Interview techniques will vary from captain to captain, but using an interview to get as much information about a candidate is key. In a conversation with Captain Dave Evans, captain of sailing yacht Clan VIII, we hear about his particular interview technique when it comes to recruiting crew.

“My interview technique is a bit old school,” he tells me. The first port of call for Captain Dave Evans is the recruitment agencies – but those where he knows the person handing him the CVs.  “I try to give as much information to them as possible about the boat, the job description, the owner and the crew, so they are able to get a picture of what we need.”

The next step is a discussion with the recruitment agencies about the people they have recommended that seem of interest. “I remembering to write down the name of the company who provides the CV first on the paper copy, so I know who to pay for the finder’s fee,” he adds.

Then it’s time to check the CVs, with a particular look at layout, spelling and punctuation. “I particularly giggle at those with ‘word processing skills’ on the CV and obvious spelling errors – but do not rule them out. I am looking for content and useable experience, not English degrees.”


"I particularly giggle at those with ‘word processing skills’ on the CV and obvious spelling errors – but do not rule them out. I am looking for content and useable experience, not English degrees.”



Captain Evans then whittles it down based on the length of time candidates have spent on previous boats, age, experience, type of boat and previous positions. By this time, he explains, there are normally two or three candidates left.

“I then go to references and I specifically look for the references that are not there. If they say they were on sailing yacht Munchkin for three months but have not got the captain down as a reference, I will call that captain first. I will also check the other references and always prefer a phone call to a written reference.”

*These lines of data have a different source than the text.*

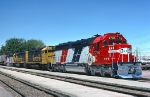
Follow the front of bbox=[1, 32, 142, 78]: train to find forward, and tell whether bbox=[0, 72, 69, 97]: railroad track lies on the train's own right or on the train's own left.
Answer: on the train's own right

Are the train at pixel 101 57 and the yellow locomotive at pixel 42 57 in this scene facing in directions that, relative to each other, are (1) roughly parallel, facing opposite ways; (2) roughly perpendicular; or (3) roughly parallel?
roughly parallel

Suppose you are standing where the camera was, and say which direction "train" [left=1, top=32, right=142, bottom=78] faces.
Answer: facing the viewer and to the right of the viewer

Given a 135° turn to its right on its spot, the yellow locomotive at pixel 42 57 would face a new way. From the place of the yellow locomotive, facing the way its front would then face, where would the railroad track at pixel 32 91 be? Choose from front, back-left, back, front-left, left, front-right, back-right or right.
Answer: left

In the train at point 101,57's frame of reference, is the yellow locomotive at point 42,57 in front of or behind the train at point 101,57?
behind

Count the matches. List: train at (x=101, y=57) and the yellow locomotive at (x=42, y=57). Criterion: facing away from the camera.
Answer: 0
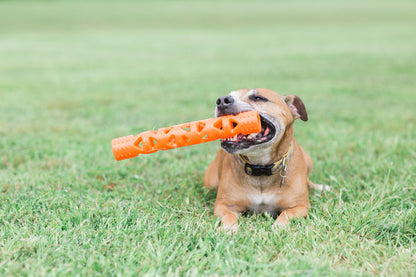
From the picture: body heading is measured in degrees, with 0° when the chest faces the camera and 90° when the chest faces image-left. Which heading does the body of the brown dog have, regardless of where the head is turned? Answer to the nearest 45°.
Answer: approximately 0°
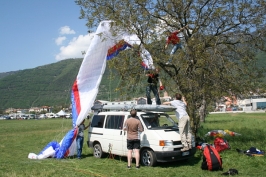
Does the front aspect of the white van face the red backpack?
yes

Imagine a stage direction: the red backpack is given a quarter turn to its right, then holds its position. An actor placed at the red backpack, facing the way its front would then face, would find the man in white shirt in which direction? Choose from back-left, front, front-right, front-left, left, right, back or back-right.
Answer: right

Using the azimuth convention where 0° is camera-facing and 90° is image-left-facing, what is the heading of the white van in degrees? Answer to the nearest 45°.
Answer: approximately 315°
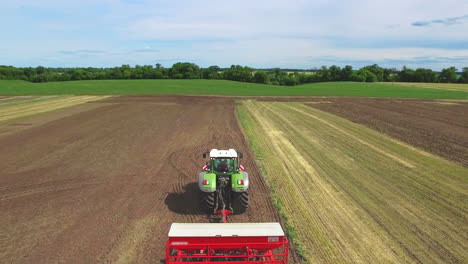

It’s now that the face-to-face time becomes important, and Skype becomes a very useful tool. “I can get a lot of information like expected wage and experience from paper, but from Skype I feel I can get compatibility, sense of humour, demeanour and a better impression.



“I mostly offer the position on completion of the Skype phase. If I am still torn I will want to meet the candidates – perhaps over lunch so we can talk about food and drink and social things, which would make up the last part of compatibility and also allow them to meet the crew. They will be in a box with these people when they join so it is better to get a gauge on this sooner rather than later.”

Another area Captain Evans looks at is food habits. “I also want to check on fussy eaters. I know we have a chef looking after our dietary requirements but fussy eaters are not that welcome. Vegetarians and pescatarians are difficult to cater for during the busy times and the, ‘I will just make it myself’ approach doesn’t work, as there is no room in the galley for the chef and anyone else at meal times. It is easier to rule it out from the beginning. Allergies will be catered for, but we can’t pick up owners’ habits as crew and turn into food hypochondriacs.”